▶ [課題概要]: 「Camera spec: lens」を含む行から「dist [0.113408, 0.000000]」を含む行まで、両端の行も含めて一字一句変えずに出力してもらえますか。

▶ [データセット]:
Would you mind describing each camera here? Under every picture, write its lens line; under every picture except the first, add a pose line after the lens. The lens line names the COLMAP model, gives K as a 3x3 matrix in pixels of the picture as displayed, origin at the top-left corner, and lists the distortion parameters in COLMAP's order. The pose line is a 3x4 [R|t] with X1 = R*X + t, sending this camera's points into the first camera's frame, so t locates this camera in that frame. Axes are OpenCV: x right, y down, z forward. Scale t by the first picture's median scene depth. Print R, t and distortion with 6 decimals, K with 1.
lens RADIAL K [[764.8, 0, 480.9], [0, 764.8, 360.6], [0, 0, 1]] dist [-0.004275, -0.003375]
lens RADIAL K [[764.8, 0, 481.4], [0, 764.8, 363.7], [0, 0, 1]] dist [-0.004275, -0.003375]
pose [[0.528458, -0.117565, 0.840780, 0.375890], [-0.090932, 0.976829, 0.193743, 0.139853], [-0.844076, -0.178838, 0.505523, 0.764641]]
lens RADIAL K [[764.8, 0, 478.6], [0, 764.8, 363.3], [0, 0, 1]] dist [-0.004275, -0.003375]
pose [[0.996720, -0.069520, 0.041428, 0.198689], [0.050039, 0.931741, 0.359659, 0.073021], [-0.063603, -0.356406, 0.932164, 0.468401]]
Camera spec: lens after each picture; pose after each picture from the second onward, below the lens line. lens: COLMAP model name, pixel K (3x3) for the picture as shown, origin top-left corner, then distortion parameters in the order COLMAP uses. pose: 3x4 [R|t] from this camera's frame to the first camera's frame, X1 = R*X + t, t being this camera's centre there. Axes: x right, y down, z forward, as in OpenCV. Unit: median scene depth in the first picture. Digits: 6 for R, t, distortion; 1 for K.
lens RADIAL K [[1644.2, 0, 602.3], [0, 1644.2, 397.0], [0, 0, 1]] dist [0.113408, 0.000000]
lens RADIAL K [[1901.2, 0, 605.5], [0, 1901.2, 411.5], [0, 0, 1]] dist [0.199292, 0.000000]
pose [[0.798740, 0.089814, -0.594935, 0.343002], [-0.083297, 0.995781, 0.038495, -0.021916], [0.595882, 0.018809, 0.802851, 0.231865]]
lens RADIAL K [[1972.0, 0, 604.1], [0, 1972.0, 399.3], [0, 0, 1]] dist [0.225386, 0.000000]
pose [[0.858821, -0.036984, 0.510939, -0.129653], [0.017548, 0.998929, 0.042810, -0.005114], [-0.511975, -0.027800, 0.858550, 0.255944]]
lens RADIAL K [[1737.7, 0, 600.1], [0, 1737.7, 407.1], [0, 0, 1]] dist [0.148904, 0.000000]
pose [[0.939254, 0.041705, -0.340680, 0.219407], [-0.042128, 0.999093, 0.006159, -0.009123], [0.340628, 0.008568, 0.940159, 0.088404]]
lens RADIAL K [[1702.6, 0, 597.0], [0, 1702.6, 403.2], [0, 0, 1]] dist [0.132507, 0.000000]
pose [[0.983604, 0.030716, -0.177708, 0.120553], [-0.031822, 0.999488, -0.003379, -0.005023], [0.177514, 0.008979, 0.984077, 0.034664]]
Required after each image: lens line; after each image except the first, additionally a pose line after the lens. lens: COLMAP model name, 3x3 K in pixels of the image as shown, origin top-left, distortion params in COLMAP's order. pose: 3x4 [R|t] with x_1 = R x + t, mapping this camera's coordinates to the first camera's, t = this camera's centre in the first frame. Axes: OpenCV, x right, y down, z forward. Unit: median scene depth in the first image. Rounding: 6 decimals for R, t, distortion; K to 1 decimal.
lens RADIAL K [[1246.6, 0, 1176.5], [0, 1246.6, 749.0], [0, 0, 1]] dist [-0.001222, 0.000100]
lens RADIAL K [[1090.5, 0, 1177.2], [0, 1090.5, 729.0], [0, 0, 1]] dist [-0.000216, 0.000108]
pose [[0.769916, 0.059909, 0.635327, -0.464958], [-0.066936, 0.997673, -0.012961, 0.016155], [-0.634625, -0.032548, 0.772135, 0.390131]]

▶ [解答]:
Camera spec: lens after each picture; pose after each picture from the second onward, below the lens line. lens: COLMAP model name, pixel K (3x3) for the picture as shown, origin top-left corner, then distortion parameters in the order COLMAP uses. pose: 3x4 [R|t] from this camera's frame to the first camera's frame, X1 = R*X + t, t being this camera's centre there. Axes: x right, y down, z forward, as in OpenCV. Unit: median scene depth in the first picture. Digits: 6 for R, t, distortion; 1 for K.
lens RADIAL K [[1644.2, 0, 602.3], [0, 1644.2, 397.0], [0, 0, 1]] dist [0.113408, 0.000000]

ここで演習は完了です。